▶ EXERCISE TASK: Edit the financial reporting text: begin at the words "Changes in Internal", stop after "over financial reporting.", and put "three-month period" where "fiscal quarter" appears.

─── TEXT EXTRACT

Changes in Internal Control over Financial Reporting
There
have not been any changes in our internal control over financial reporting
during the fiscal quarter ended September 30, 2010, that have materially
affected, or are reasonably likely to materially affect, our internal control
over financial reporting.
35
Part II. Other Information
Item 1A. Risk Factors
See
Item 1A RISK FACTORS in Part I of the Companys Annual Report on Form 10-K for
the fiscal year ended June 30, 2010, for a discussion of our risk factors. In
addition, we have identified the following risk factors related to our recent
acquisition of KSNET:
We
will face challenges in integrating KSNET into our company and we will likely
not include KSNET in our internal control certification and attestation for
fiscal 2011.
On
October 29, 2010, we acquired KSNET, a large payment processor in the Republic
of Korea for 270 million KRW, or approximately $240 million (based on October
29, 2010 exchange rates). This acquisition was the largest acquisition we have
effected to date. Integrating KSNET into our company will require significant
attention from our senior management which may divert their attention from our
day to day business. The difficulties of integration may be increased by
geographical distance between South Africa and Korea, language and cultural
differences and the necessity of retaining and integrating personnel, including
KSNETs key employees. In addition, our management certification and auditor
attestation regarding the effectiveness of our internal control over financial
reporting as of June 30, 2011, will likely exclude the operations of KSNET. If
we are unable to successfully integrate KSNETs operations into our internal
control over financial reporting, our internal control over financial reporting
may not be effective.

──────
─── DATA RECORDS

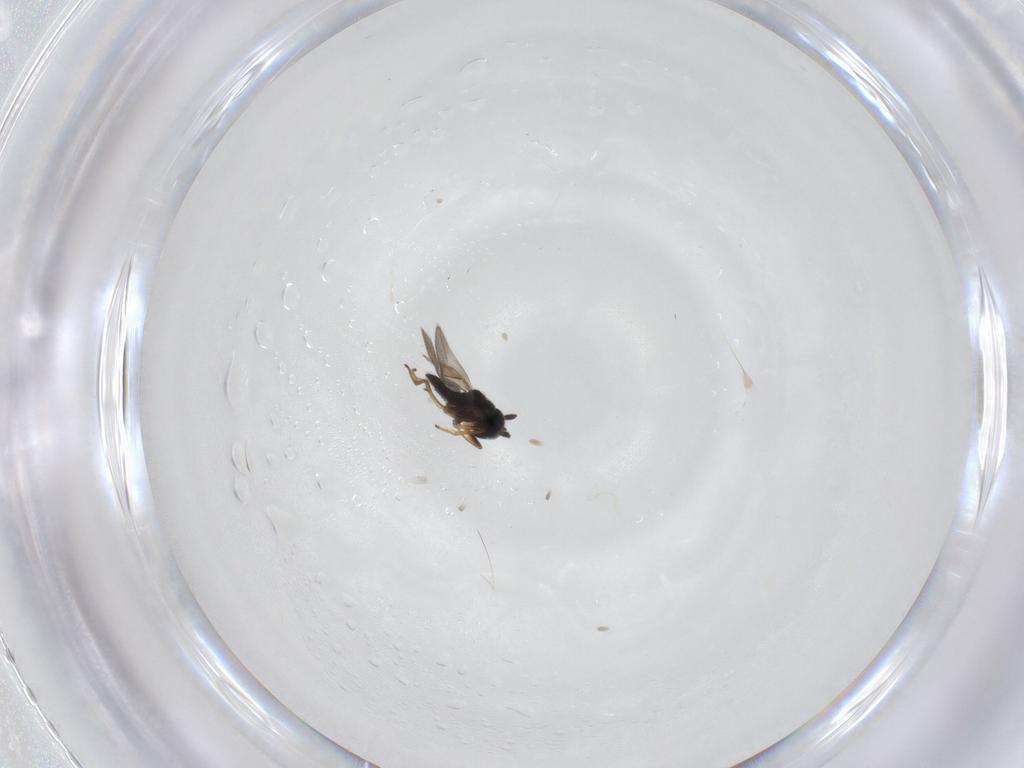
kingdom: Animalia
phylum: Arthropoda
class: Insecta
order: Diptera
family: Cecidomyiidae
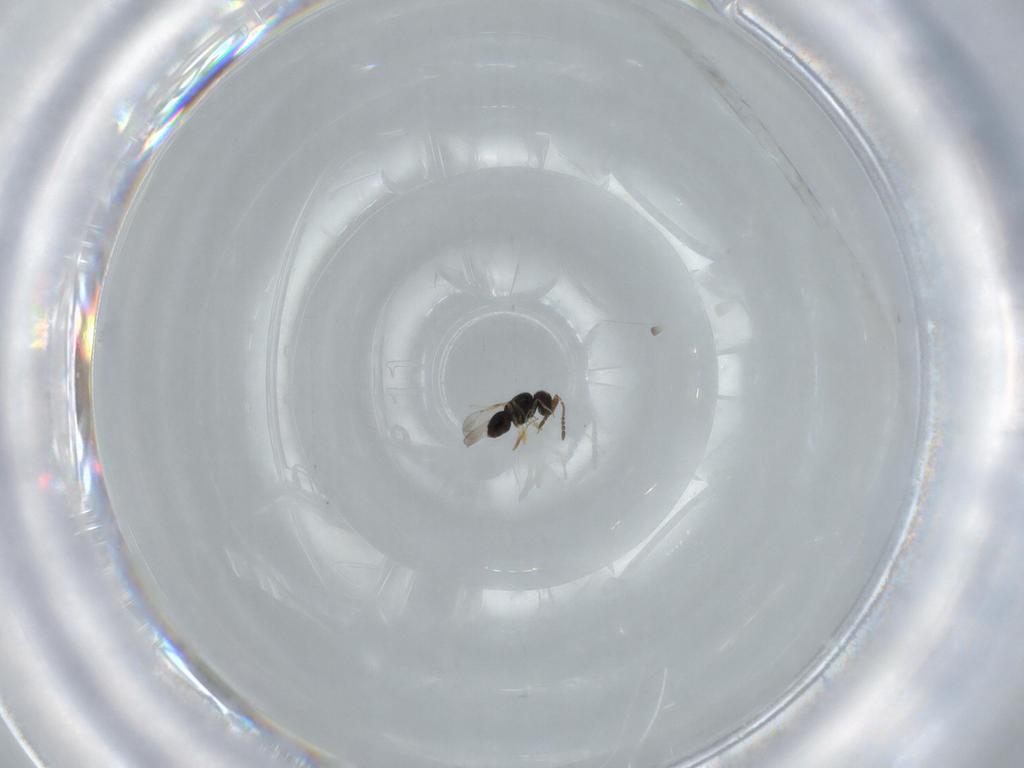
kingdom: Animalia
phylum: Arthropoda
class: Insecta
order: Hymenoptera
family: Ceraphronidae
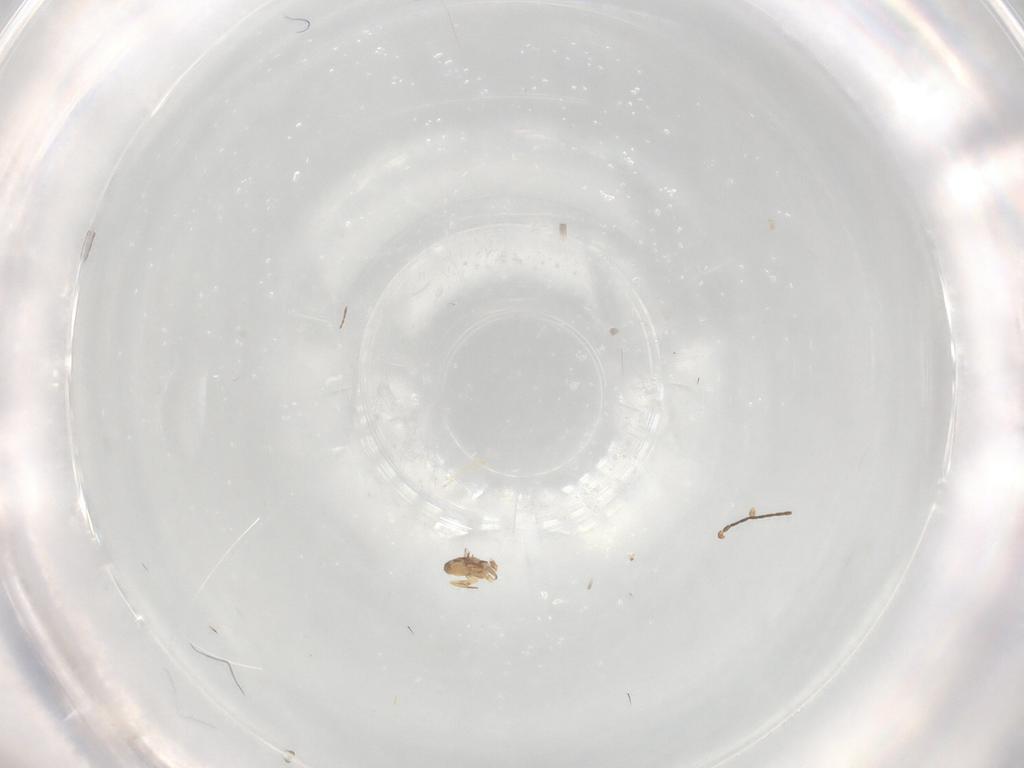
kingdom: Animalia
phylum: Arthropoda
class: Insecta
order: Diptera
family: Glossinidae
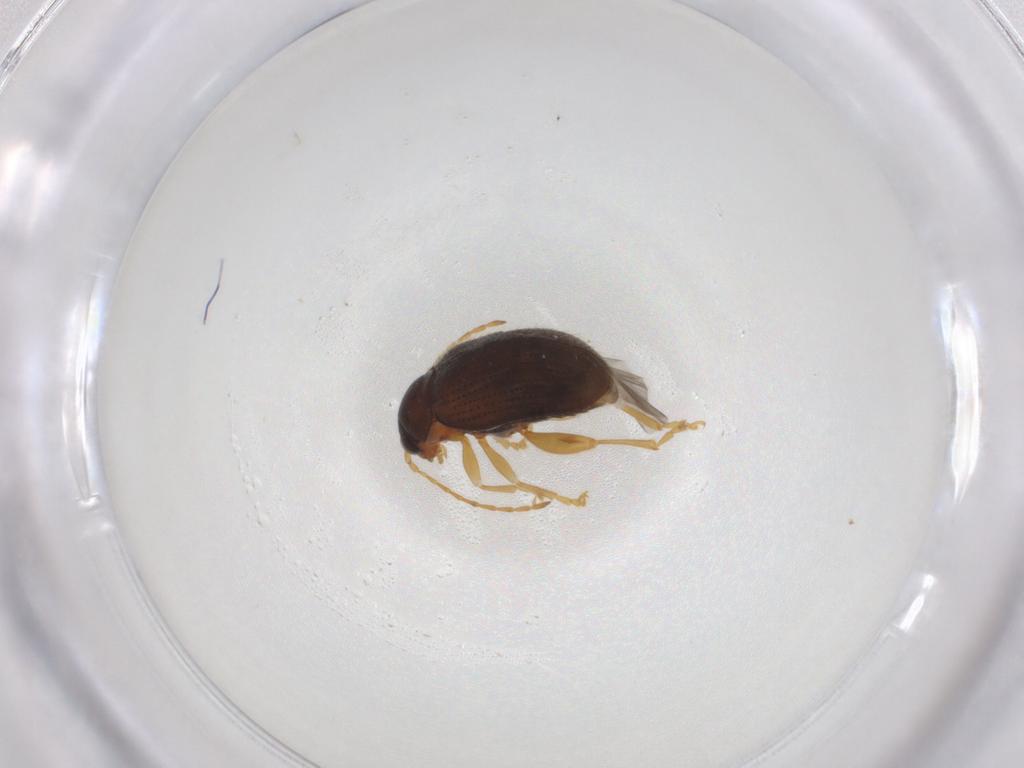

──────

▶ FULL ANSWER:
Changes in Internal Control over Financial Reporting
There
have not been any changes in our internal control over financial reporting
during the three-month period ended September 30, 2010, that have materially
affected, or are reasonably likely to materially affect, our internal control
over financial reporting.